# TASK OBJECTIVE:
Write out, as an exact transcription, the line that has "Белки, кондитерское изделие: 0 -> 2" and each line after it through the end of the data below.
(INPUT RECORDS Opens)
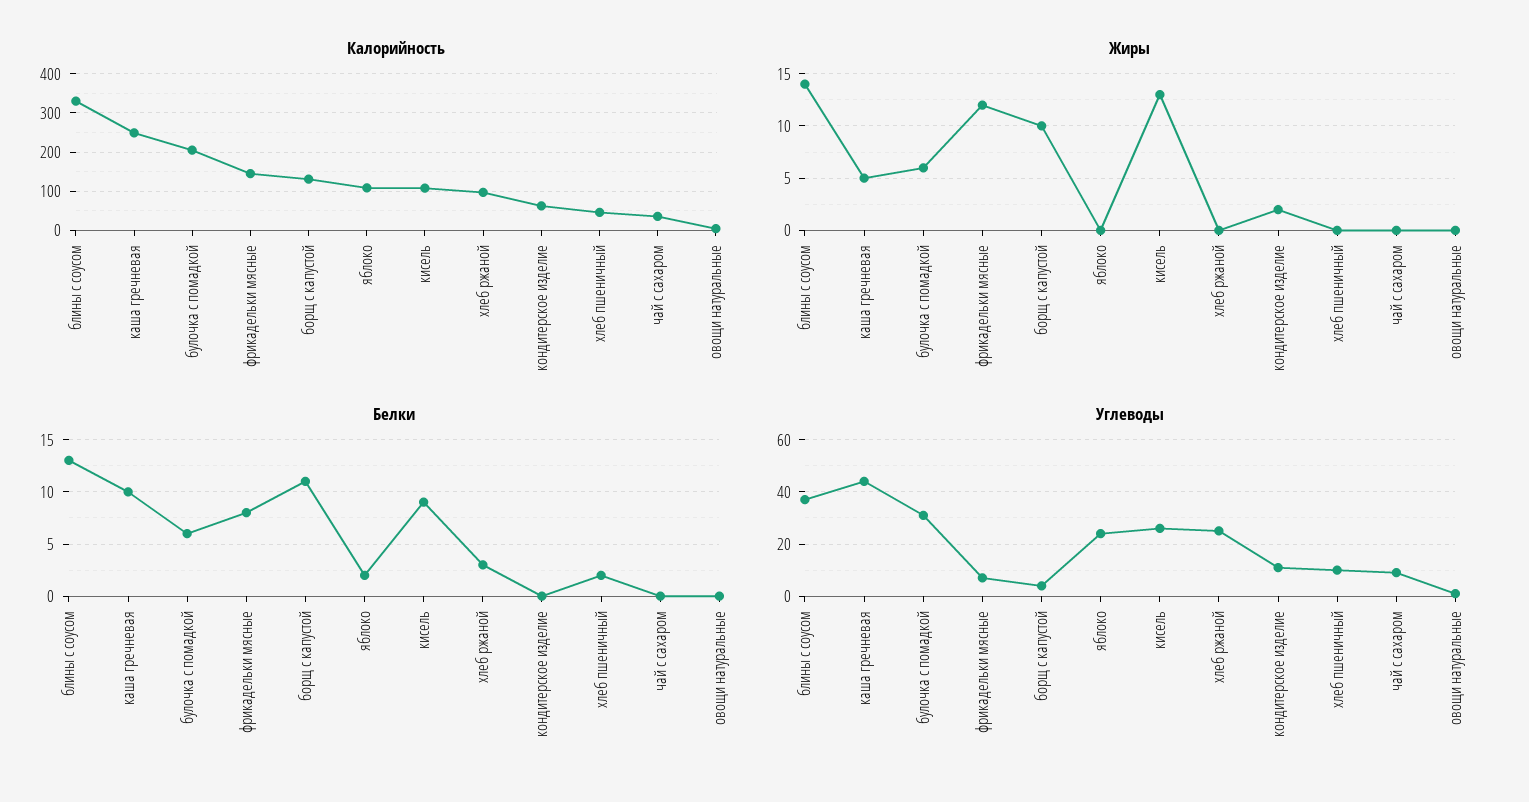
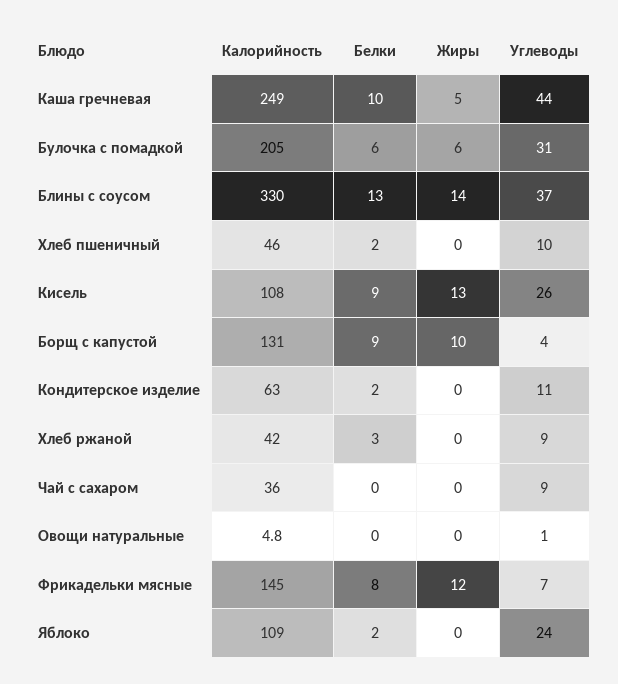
Калорийность, хлеб ржаной: 100 -> 42
Жиры, кондитерское изделие: 2 -> 0
Белки, борщ с капустой: 11 -> 9
Белки, кондитерское изделие: 0 -> 2
Углеводы, хлеб ржаной: 25 -> 9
(INPUT RECORDS Closes)
# RESULT FOR THIS EXERCISE:
Белки, кондитерское изделие: 0 -> 2
Углеводы, хлеб ржаной: 25 -> 9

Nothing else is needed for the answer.